The question is being posed – and potentially answered – by the case of REvil. The hacking group claims to have stolen 756 gigabytes of data from law firm Grubman Shire Meislas & Sack, including details of contracts signed by the likes of Madonna, Bruce Springsteen, Run DMC, and Donald Trump – the current president of the United States.
The REvil group set a deadline to pay $21 million in ransom to unlock the files and delete them in mid-May, which has now passed, and the new amount the law firm is expected to pay if they don’t want the data released has doubled to $42 million.
Lady Gaga data released to show they mean business
To show the hacking collective meant business, they released around two gigabytes of data relating to contracts signed by pop star Lady Gaga, and threatened the release of further information if the ransom wasn’t paid.
“There's an election race going on, and we found a ton of dirty laundry on time,” the group wrote on the dark web. “Mr Trump, if you want to stay President, poke a sharp stick at the guys, otherwise you may forget this ambition forever.”
“To you voters, we can let you know that after such a publication, you certainly don't want to see him as President. Well, let's leave out the details. The deadline is one week.”
The inclusion of Trump’s information – and the threat to release it if the ransom isn’t paid – has potentially triggered an upping of the stakes.
A crime, but how big a crime?
Illegally accessing servers and networks and stealing data from them to extort the original owners is a crime by anyone’s estimation.
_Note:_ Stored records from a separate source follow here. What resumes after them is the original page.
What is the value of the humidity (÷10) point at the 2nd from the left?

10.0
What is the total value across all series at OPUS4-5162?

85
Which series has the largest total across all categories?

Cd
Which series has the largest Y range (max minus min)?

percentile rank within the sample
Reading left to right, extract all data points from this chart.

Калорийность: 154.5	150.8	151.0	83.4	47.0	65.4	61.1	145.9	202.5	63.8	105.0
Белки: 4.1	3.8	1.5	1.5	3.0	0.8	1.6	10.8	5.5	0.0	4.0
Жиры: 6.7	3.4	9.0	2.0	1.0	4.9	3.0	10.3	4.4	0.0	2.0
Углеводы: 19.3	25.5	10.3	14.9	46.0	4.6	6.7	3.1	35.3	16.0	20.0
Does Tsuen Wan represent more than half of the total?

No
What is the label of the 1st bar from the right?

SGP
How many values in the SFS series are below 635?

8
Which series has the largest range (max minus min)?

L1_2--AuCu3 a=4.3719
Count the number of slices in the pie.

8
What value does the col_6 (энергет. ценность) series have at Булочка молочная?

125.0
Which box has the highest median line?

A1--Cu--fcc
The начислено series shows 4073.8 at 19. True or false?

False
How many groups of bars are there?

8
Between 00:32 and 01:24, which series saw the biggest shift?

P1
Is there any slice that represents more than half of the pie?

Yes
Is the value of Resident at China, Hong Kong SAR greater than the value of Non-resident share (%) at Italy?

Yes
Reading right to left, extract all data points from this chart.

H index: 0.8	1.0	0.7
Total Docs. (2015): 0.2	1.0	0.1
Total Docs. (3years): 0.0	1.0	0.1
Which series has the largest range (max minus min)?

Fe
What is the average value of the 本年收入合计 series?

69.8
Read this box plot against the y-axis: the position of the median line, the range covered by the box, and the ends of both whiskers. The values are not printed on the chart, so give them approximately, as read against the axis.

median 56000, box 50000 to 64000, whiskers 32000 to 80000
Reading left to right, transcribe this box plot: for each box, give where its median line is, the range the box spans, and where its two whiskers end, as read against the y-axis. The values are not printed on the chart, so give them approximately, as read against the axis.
But the question being asked now – and one raised by the law firm that fell victim to the hack attack – is how serious a crime is it?
A spokesperson for the company said that “The leaking of our clients' documents is a despicable and illegal attack by these foreign cyberterrorists who make their living attempting to extort high-profile US companies, government entities, entertainers, politicians, and others.”
Describing the hackers as terrorists, after liaising with the FBI, was a major move, and one that potentially ups the risks for the hackers, if they were caught. Both sides now appear in an intractable stand-off.
“We have been informed by the experts and the FBI that negotiating with or paying ransom to terrorists is a violation of federal criminal law," the spokesperson added. "Even when enormous ransoms have been paid, the criminals often leak the documents anyway."
Terrorist threats fly, then are rescinded
It appears the law firm may have been overegging the impact as a result of the insult and injuries caused. While the statement they made was released after the company spoke to the FBI, the law enforcement agency itself said that the hackers wouldn’t meet the definition of terrorists in their mind.
“Unless the FBI determines the Ransomware was deployed by a designated terrorist organization or nation state, the FBI treats Ransomware investigations as criminal matters,” the statement read.
Regardless, some have seen the argument the other way. If a group is threatening to release information incriminating to the most powerful man in the world, and an elected politician, is it not a terrorist threat? At what point does Donald Trump cease being an individual and instead become a figurehead for a state? If the hackers are ever identified and arrested, law courts could soon find themselves tussling with those questions.